⟨

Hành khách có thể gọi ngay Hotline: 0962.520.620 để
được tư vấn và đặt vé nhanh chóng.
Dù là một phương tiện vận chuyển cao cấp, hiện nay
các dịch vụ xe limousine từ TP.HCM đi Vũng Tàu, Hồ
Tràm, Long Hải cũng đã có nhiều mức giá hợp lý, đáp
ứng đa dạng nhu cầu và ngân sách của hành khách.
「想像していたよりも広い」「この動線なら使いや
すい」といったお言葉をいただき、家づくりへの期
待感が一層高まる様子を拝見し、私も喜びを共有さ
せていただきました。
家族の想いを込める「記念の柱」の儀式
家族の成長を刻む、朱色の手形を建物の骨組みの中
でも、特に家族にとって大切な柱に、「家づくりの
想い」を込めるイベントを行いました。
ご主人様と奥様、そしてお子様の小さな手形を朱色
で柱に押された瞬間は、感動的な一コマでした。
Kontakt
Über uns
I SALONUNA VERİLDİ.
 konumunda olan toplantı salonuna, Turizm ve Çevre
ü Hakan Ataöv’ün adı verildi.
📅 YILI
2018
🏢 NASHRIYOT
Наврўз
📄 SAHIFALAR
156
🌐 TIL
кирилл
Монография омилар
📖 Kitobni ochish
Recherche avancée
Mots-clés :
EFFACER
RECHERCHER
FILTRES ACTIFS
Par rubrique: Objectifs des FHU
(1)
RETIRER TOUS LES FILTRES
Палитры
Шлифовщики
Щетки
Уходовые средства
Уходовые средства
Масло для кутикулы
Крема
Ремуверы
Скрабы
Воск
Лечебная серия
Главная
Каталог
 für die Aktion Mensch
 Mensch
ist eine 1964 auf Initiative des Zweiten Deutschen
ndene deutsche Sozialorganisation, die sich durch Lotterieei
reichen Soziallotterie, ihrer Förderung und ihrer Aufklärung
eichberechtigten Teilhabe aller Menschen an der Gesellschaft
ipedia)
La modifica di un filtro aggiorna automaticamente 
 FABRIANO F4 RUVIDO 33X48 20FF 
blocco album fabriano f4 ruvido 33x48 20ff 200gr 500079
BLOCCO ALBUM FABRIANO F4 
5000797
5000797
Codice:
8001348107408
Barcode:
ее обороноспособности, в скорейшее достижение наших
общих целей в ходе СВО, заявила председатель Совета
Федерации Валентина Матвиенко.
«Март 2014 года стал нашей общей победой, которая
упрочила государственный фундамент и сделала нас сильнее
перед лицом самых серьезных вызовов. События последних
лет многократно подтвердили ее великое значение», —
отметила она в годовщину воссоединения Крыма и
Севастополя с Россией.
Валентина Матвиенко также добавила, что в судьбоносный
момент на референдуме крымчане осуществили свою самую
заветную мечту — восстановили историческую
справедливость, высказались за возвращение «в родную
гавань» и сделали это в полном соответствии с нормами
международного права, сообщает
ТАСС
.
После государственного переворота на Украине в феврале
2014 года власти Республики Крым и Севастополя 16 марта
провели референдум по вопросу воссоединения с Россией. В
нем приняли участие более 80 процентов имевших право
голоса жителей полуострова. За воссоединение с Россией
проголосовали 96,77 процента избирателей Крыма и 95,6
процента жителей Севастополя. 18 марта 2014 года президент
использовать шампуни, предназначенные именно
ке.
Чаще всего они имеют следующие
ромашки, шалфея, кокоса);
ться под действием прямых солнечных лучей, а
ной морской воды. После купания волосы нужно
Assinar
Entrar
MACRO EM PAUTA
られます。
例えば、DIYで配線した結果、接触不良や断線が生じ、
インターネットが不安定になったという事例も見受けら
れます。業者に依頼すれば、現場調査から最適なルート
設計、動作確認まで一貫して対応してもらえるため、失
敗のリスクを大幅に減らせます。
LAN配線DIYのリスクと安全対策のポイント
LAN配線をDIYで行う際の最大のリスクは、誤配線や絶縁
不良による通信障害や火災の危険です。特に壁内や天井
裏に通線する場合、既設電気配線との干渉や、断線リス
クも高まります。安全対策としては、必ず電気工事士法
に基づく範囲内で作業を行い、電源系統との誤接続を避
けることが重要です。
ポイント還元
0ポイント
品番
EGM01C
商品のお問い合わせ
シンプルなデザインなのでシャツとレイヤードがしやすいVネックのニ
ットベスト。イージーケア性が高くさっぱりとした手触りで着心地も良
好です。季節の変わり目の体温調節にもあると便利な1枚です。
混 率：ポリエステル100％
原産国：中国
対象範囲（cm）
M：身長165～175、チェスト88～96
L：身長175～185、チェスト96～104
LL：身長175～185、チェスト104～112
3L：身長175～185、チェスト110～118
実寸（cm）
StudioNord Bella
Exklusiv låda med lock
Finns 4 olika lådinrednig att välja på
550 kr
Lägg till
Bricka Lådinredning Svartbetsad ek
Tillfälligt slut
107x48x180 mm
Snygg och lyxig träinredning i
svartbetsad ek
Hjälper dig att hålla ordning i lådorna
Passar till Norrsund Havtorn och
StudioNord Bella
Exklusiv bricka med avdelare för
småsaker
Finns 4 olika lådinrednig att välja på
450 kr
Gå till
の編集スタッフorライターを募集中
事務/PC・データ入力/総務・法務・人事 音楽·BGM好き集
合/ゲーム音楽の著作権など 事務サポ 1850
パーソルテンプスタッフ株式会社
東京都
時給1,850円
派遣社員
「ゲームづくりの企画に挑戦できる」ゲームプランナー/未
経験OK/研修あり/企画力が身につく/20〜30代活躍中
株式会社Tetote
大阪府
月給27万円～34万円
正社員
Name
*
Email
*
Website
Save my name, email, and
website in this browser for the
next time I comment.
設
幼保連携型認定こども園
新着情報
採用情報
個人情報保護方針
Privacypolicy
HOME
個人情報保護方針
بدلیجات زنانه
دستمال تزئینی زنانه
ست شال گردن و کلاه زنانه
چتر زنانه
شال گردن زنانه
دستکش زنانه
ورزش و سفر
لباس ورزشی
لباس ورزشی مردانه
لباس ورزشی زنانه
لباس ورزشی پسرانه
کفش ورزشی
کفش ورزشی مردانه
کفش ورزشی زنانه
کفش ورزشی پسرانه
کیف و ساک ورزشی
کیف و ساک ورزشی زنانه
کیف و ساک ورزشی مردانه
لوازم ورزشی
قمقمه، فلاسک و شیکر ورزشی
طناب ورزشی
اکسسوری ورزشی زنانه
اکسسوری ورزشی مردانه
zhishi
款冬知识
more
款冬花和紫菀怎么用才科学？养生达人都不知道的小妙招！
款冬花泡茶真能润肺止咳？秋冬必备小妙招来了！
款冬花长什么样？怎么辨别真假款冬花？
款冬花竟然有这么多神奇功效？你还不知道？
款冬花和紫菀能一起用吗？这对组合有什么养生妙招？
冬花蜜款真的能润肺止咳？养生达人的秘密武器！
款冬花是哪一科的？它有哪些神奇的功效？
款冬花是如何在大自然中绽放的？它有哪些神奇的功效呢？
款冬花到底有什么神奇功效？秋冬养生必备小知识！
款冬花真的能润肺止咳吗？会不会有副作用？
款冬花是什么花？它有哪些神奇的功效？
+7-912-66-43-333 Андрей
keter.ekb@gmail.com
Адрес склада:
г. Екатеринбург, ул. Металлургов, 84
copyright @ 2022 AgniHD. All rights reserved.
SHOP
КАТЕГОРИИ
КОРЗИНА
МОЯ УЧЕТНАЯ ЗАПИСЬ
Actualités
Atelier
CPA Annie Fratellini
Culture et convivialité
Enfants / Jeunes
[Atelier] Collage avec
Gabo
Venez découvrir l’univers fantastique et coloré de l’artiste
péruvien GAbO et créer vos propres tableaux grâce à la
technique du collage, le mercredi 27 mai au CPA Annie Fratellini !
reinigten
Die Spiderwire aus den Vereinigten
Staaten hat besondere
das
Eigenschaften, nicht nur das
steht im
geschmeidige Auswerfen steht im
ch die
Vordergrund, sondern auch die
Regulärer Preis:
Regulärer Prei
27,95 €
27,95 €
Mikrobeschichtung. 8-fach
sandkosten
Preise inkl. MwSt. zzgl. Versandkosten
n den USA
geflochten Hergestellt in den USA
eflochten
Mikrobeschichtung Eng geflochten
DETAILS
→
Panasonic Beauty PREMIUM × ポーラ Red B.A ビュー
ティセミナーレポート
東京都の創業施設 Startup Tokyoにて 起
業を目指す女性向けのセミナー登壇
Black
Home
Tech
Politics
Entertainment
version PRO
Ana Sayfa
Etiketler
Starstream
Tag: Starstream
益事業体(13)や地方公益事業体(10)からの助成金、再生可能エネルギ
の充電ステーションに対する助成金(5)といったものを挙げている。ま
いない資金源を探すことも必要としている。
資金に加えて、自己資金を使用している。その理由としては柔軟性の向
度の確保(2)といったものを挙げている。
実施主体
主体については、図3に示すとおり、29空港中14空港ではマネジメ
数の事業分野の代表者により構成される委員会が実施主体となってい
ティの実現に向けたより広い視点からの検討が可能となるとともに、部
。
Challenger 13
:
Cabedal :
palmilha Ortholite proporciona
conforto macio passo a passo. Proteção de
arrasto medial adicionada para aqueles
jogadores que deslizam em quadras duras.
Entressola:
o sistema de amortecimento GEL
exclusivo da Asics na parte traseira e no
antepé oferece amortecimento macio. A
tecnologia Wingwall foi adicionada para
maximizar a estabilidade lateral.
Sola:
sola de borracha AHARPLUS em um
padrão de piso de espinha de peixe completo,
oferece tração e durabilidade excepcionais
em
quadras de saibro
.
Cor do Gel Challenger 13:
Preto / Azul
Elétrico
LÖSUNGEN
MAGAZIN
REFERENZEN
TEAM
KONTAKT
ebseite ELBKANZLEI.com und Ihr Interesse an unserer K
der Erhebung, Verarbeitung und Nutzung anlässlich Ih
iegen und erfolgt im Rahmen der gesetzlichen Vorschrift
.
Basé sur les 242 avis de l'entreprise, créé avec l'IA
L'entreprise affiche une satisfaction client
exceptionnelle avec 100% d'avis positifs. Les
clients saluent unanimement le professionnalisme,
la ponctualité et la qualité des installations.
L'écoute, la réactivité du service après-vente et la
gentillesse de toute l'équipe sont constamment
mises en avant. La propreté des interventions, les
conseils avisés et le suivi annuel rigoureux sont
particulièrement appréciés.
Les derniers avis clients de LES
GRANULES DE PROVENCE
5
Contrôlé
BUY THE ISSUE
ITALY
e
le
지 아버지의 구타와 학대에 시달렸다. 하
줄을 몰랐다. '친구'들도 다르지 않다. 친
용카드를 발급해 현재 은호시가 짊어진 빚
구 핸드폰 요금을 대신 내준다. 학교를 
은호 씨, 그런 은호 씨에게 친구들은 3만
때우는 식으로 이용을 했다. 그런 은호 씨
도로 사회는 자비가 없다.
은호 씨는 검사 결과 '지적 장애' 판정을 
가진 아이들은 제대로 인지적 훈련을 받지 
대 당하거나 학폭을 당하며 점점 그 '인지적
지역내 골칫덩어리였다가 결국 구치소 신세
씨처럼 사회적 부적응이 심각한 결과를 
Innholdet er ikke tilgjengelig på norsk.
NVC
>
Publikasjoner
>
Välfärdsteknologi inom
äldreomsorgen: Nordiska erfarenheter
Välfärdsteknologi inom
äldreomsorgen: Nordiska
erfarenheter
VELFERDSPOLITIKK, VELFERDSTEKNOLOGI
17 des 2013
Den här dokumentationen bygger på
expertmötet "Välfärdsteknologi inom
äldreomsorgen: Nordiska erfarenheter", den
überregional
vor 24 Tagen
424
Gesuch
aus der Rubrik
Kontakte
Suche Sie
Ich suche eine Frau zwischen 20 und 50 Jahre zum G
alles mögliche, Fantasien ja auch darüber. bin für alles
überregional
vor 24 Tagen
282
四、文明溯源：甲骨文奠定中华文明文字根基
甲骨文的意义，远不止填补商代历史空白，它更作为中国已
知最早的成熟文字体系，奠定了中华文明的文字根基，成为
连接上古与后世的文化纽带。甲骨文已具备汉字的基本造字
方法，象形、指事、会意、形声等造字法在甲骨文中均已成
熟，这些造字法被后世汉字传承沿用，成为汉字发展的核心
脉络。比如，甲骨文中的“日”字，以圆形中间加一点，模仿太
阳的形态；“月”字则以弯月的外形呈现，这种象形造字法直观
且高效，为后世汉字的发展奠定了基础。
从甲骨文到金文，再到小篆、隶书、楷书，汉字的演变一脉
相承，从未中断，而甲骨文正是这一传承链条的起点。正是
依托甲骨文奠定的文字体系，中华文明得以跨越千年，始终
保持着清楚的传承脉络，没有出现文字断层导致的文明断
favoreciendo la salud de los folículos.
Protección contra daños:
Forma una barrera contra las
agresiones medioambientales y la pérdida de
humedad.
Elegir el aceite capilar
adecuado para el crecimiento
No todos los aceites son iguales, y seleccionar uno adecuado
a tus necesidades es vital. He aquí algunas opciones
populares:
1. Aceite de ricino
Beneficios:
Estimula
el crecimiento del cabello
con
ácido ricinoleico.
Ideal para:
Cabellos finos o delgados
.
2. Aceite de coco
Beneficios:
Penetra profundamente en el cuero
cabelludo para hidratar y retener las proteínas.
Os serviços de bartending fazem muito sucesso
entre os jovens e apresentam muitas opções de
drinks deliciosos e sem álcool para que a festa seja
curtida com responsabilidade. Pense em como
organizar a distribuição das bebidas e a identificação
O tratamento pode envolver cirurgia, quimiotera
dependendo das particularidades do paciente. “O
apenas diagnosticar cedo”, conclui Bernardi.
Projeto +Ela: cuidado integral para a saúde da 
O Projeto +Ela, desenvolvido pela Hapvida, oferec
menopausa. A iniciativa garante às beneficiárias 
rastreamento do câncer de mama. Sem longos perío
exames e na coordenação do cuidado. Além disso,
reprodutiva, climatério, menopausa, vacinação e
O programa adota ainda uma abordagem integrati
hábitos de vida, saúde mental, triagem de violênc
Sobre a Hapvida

⟩

• [What is expected] Wherever the line holding "gentillesse de toute" falls in the entries above, copy exactly from it through the line holding "지 아버지의 구타와 학대에 시달렸다. 하", inclusive, and add nothing.

• [Reply]
gentillesse de toute l'équipe sont constamment
mises en avant. La propreté des interventions, les
conseils avisés et le suivi annuel rigoureux sont
particulièrement appréciés.
Les derniers avis clients de LES
GRANULES DE PROVENCE
5
Contrôlé
BUY THE ISSUE
ITALY
e
le
지 아버지의 구타와 학대에 시달렸다. 하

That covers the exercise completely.